Perhaps my investing diary will show me that I can identify the most prescient content from financial blogs and podcasts (because I have no time to read an S-1 or a cryptocurrency white paper). But what good is all the information if I do not have the right temperament to allocate my money to the new ideas and stick with them? If one of my ideas would have led to a 1,000% return, how do I know I would not have sold it after 100, 200, or 500% return, let alone a 50% drawdown? I have learned that speculation is a game I cannot win, but limited personal data has been giving me a false hope. My investing diary will help me limit bias and test the hypothesis on whether I can beat Mr. Market.
Which Investment Has the Highest Return?
When someone brags about a 1,000% return, I should not envy them based on limited information. If their initial account size was $240 (i.e., the median account size of a Robinhood customer), we were not playing the same game. Even if any of my investing ideas pan out, they will not produce the highest absolute return for my wife and me.

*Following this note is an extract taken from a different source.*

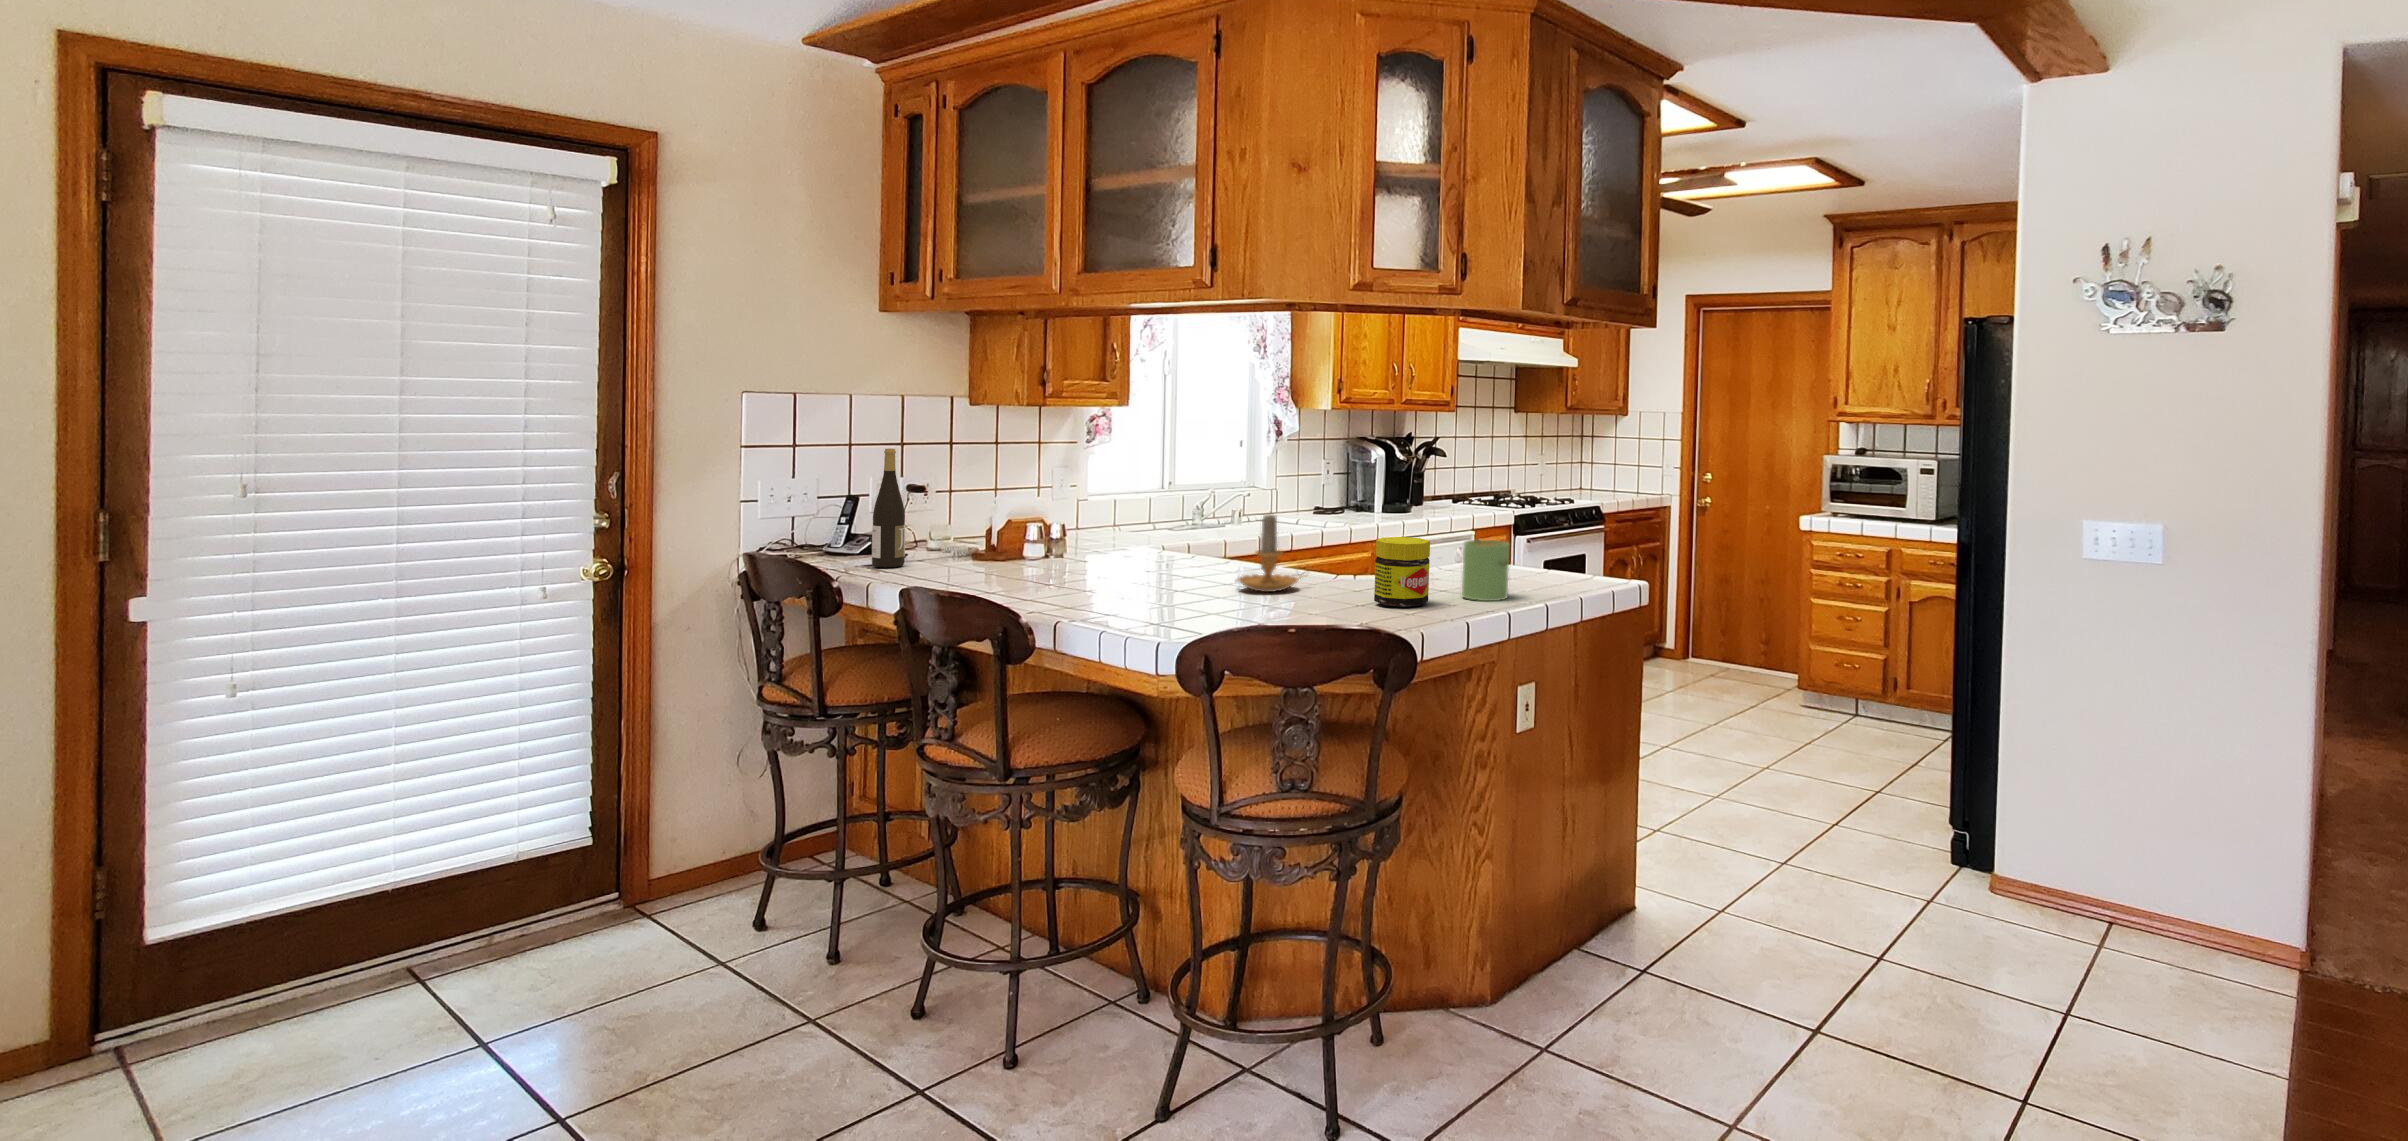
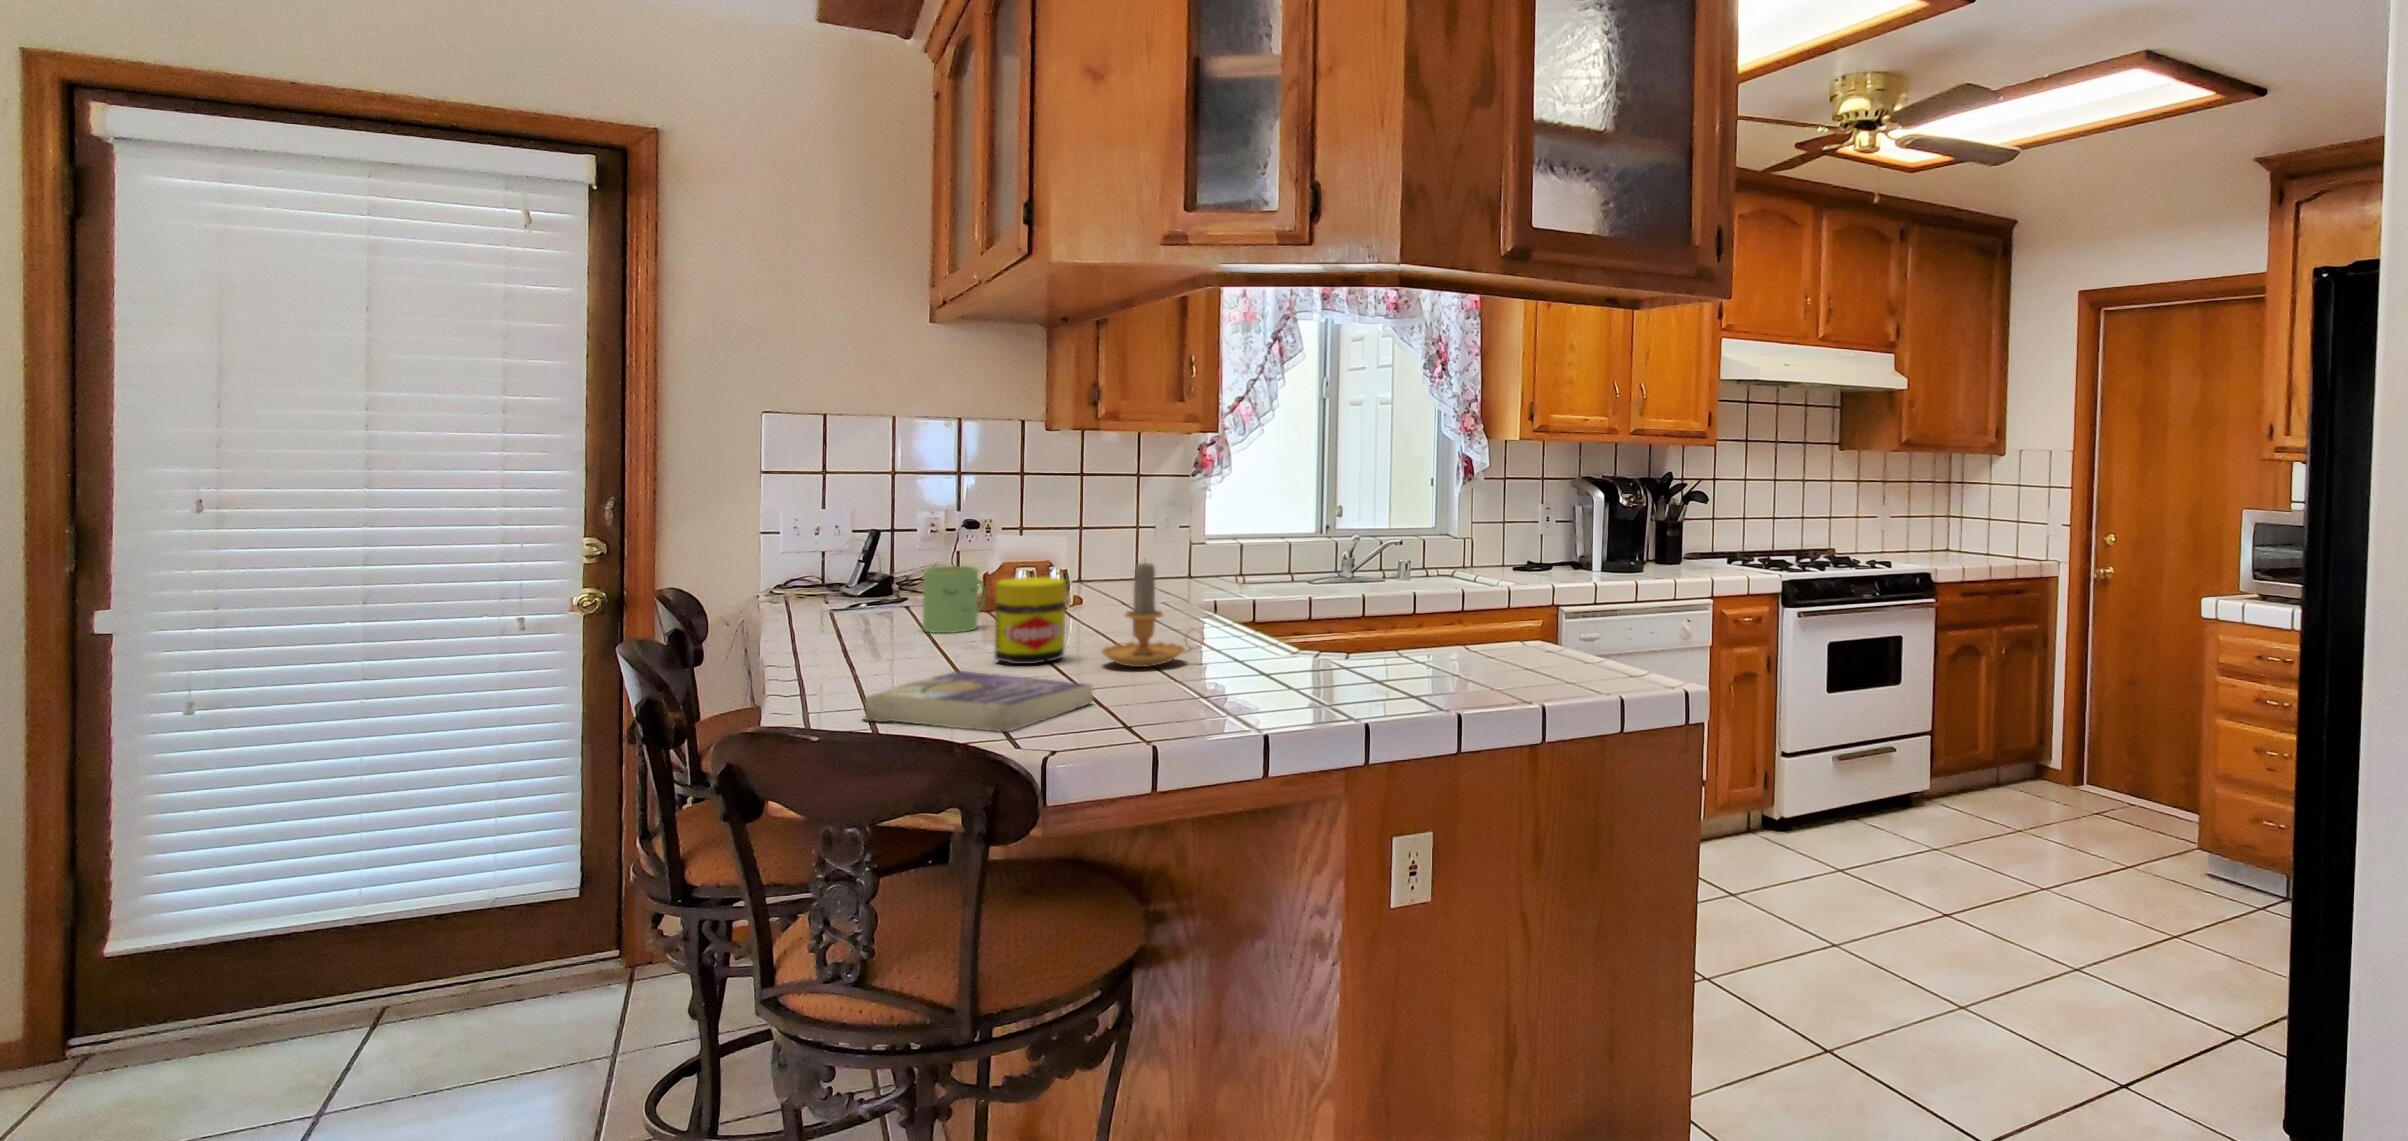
wine bottle: present [872,448,905,568] -> none [859,476,896,609]
jar: present [1374,537,1430,607] -> present [994,577,1066,664]
mug: present [1462,540,1509,601] -> present [923,566,986,633]
book: none [1190,597,1318,631] -> present [863,671,1093,732]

For our foreseeable future, my medical training, not financial capital, will be the source of highest return. I am playing a long game because longevity will have the largest financial effect on my finances. To win the long game, I need maximum peace of mind, which is an overlooked characteristic of a portfolio, while I am in medical school and residency. Keeping an investing diary is the most energy I want to expend besides regularly clicking a few buttons for automated savings.
Investing my time and energy into medical training includes searching and preparing for the specialty in which I could thrive using my medical skills and knowledge for as long as possible. Even from physicians who are not seeing patients day-to-day but are in academia, administration, industry, or non-healthcare nonprofit, I have consistently heard one piece of advice: become the best physician I can be. I did my Ph.D in a field that is relevant to my specialty of interest, but whenever people ask me which specialty I want to pursue, I qualify my answer by saying that I cannot be sure until I “see patients.” The need to “see patients” before I decide includes factors such as where and when I can see the patients, the amount of notes that I need to write, and how I will be compensated because the non-medical factors seem to be as important in aggregate as the medicine itself. After all, WCI emphasizes that satisfied and financially secure doctors are more likely to continue to practice medicine.
At each stage of my medical career, my source of highest return will change. It could be moonlighting, forgoing an attending salary to train in a non-lucrative sub-specialty, or seeking help from a career coach or therapist. Whatever it is, I hope to stay focused on what is going to make me rich instead of how others are getting rich and to make sure FOMO is not ruling my financial life.